Utilizing mice with a deletion of a single Nf1 gene (Nf1+/−), demonstrated herein is a selective social learning deficit and disruptions in GABA-mediated inhibition and glutamate-mediated excitation of projection neurons of the amygdala, a key structure implicated in social behaviors. It is further demonstrated that neurons from Nf1+/− mice show greater activation of MAPK pathway following growth factor stimulation, and this abnormality can be rescued by the co-deletion of p21-activated kinase 1 (Pak1) gene. Utilizing Nf1+/−/Pak1−/− mice, it is shown herein that the co-deletion of Pak1 restores both disruption of social learning and disrupted inhibition of amygdala neurons seen in Nf1+/− mice. Furthermore, proteomics analyses of brain tissue from Nf1+/− mice identified reduction in key proteins associated with glutamate neurotransmission and synaptic plasticity in the frontal cortex and the amygdala, all of which were normalized in Nf1+/−/Pak1−/− mice. Together, these findings show that administration of a Pak1 inhibitor is useful for treating underlying social learning deficits in NF1 patients and some genetic forms of ASDs.

While the invention has been illustrated and described in detail in the foregoing description, such an illustration and description is to be considered as exemplary and not restrictive in character, it being understood that only the illustrative embodiments have been described and that all changes and modifications that come within the scope of the invention are desired to be protected. Those of ordinary skill in the art may readily devise their own implementations that incorporate one or more of the features described herein, and thus fall within the scope of the present invention.

Claims

1. A method for treating a social learning disability in a patient, the method comprising the step of

identifying said patient with a social learning disability;

administering to said patient a pharmaceutical composition comprising an effective amount of at least one Pak1 inhibitor.

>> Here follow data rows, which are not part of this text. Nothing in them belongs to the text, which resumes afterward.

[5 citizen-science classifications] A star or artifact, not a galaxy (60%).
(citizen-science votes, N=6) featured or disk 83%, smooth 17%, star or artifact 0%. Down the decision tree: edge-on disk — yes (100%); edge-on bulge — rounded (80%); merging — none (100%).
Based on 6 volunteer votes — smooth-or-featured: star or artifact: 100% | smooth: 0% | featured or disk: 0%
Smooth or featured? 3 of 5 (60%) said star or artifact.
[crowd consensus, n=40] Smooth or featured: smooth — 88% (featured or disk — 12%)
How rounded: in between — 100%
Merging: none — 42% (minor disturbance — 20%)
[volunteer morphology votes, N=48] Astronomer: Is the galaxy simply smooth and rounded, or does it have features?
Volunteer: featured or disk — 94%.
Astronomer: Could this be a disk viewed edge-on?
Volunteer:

2. The method of claim 1 wherein the step of identifying said patient with a social learning disability comprises the step of screening patients for a defect in NF1 activity.

3. The method of claim 2 wherein said patient has a modification to the NF1 gene that decreases or eliminates expression of the NF1 gene.

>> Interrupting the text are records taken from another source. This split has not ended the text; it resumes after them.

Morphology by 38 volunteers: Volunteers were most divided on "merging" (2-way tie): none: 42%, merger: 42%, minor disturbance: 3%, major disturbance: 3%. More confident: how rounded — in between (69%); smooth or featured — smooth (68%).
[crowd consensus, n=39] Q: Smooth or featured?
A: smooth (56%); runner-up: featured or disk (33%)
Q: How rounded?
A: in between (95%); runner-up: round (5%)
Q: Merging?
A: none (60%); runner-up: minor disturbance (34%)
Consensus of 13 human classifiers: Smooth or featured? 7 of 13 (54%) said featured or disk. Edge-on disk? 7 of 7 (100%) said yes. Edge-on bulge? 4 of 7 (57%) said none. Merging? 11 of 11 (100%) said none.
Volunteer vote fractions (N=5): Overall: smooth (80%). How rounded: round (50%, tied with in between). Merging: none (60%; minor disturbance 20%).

4. The method of claim 2 wherein the Pak1 inhibitor is selected from the group consisting of staurosporine, 3-hydroxystaurosporine, K252a, CEP-1347, OSU-03012, DW12, FL172, IPA3, PF-3758309, PAK10, EKB569, TKI258, and SU-14813.

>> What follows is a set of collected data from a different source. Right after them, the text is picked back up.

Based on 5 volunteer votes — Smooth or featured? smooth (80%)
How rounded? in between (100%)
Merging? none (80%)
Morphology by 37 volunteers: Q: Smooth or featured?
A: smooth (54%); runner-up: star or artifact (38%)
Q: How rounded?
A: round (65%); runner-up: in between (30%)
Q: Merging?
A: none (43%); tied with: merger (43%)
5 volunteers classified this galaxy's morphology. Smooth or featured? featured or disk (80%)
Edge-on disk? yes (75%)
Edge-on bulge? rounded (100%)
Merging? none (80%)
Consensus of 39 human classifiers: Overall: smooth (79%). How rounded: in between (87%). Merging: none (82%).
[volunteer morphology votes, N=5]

5. The method of claim 4 wherein the Pak1 inhibitor is a Pak1 specific inhibitor.

6. The method of claim 1 wherein the social learning disability is exhibited as a behavior selected form the group consisting of an inability to read the social cues of others, an inability to modulate situationally inappropriate behavior and an inability to respond appropriately to facial expressions or body language of others.

7. The method of claim 1 wherein the patient has an attention deficit hyperactivity disorder.

8. A method of treating a patient with social learning disability and defective NF1 activity, said method comprising the steps of

screening patients identified as having a social learning disability to identify a subset of patients that also have defective NF1 activity;

administering to said subset of patients a pharmaceutical composition comprising an effective amount of a p21-activated kinase inhibitor.

9. The method of claim 8 wherein the pharmaceutical composition comprises a Pak1 specific inhibitor.

10. The method of claim 8 wherein the defective NF1 activity results from a mutation in an NF1 gene.